::: Collected data :::

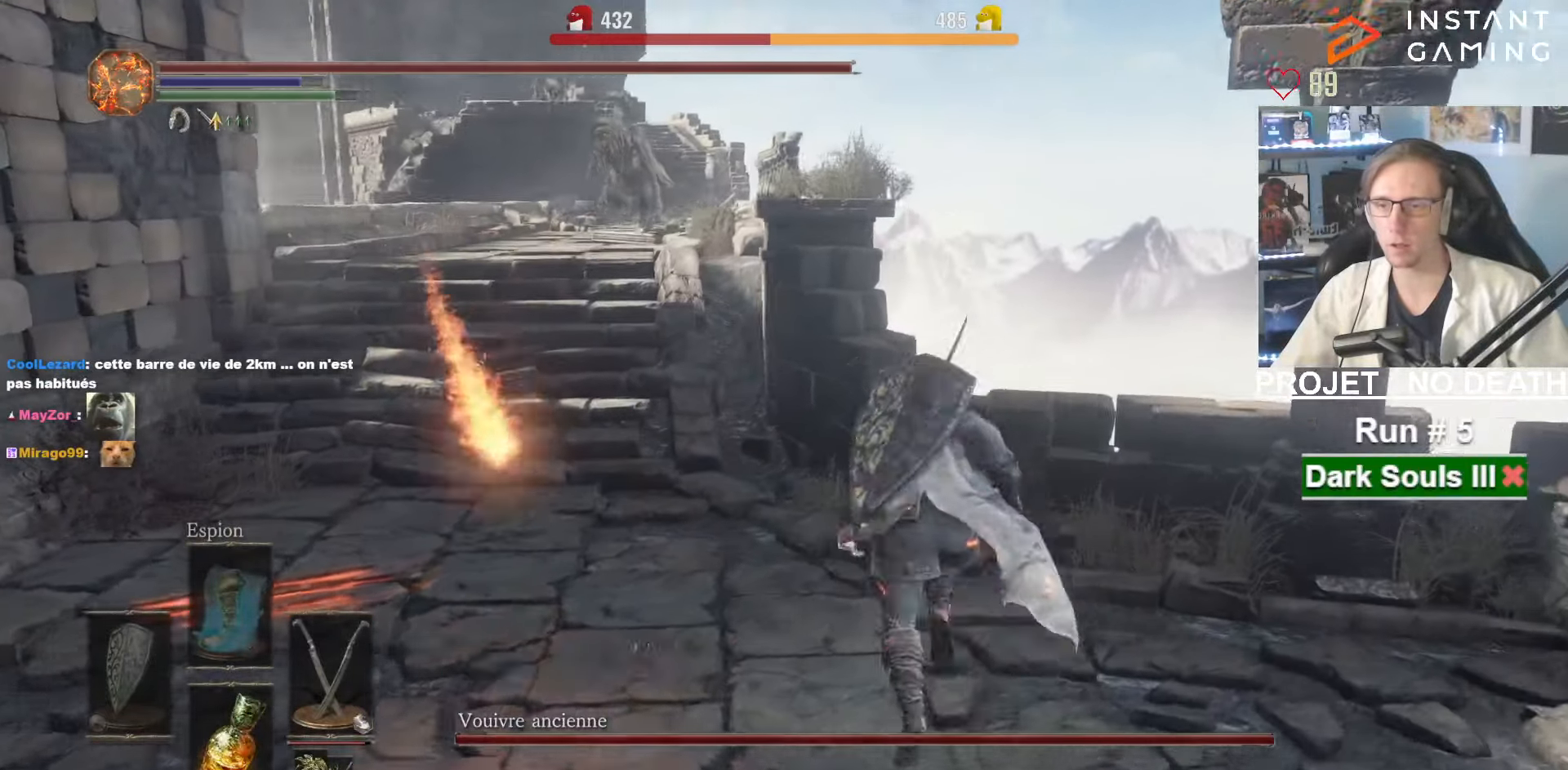
{"keys": ["q", "space", "z"], "mouse": [], "events": [[200, "q", "down"]]}
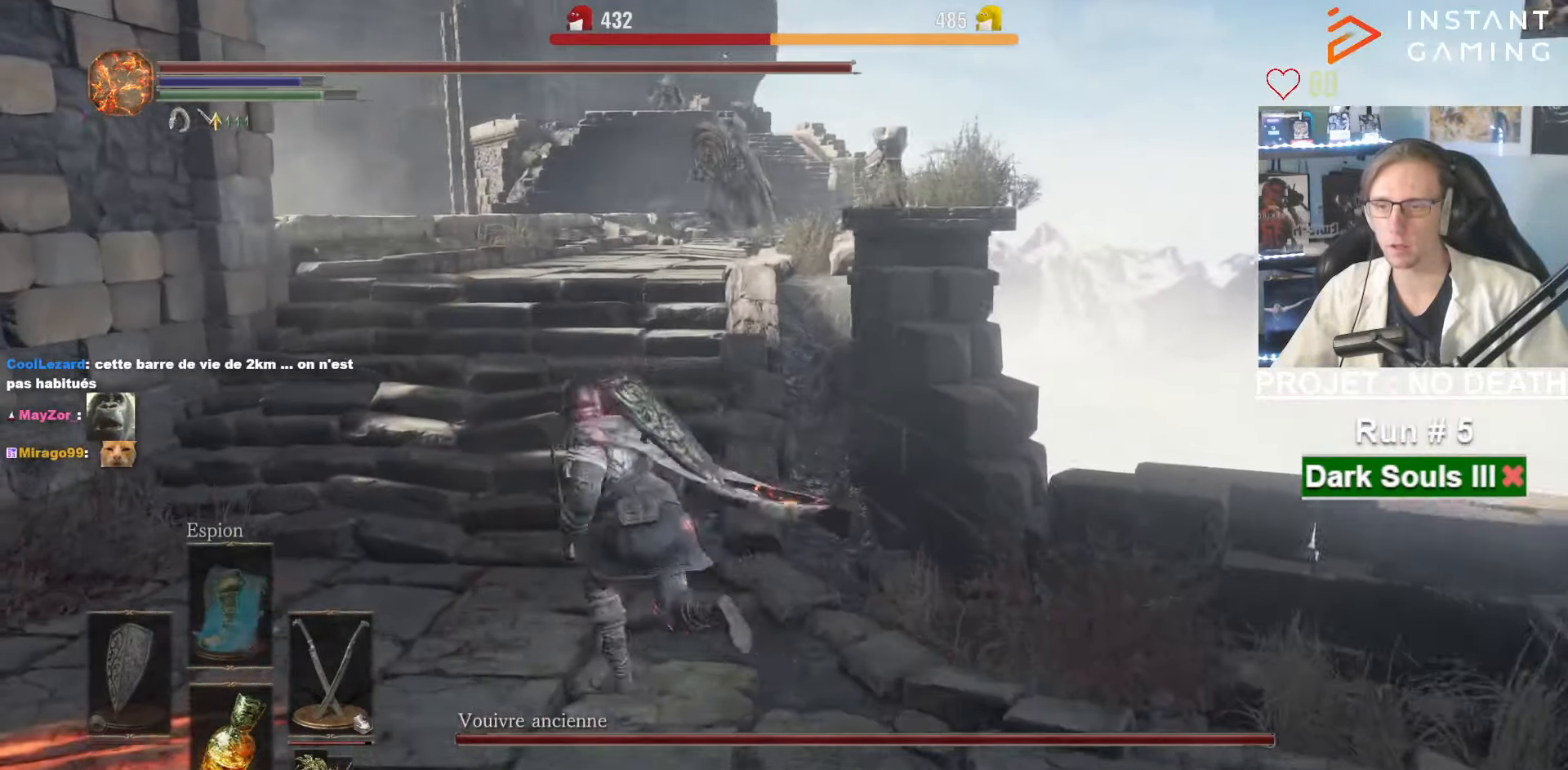
{"keys": ["q"], "mouse": [], "events": [[16, "q", "up"], [350, "q", "down"], [400, "z", "up"], [450, "space", "up"]]}
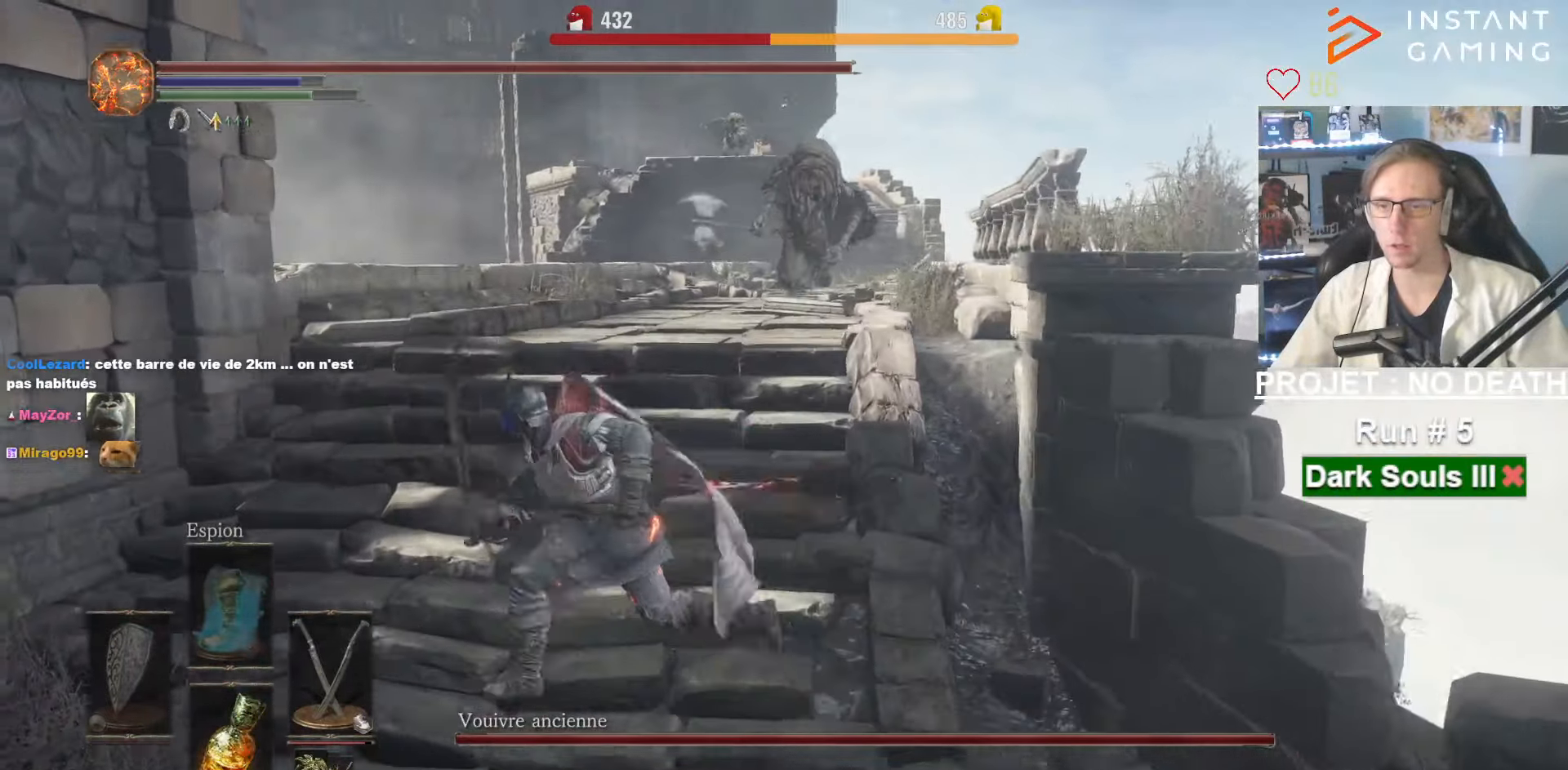
{"keys": ["s", "space"], "mouse": [], "events": [[33, "s", "down"], [83, "space", "down"], [233, "q", "up"]]}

:::

Work request >> Exact copy, no pictures: please print the data above once more.

Answer space >>
{"keys": ["q", "space", "z"], "mouse": [], "events": [[200, "q", "down"]]}
{"keys": ["q"], "mouse": [], "events": [[16, "q", "up"], [350, "q", "down"], [400, "z", "up"], [450, "space", "up"]]}
{"keys": ["s", "space"], "mouse": [], "events": [[33, "s", "down"], [83, "space", "down"], [233, "q", "up"]]}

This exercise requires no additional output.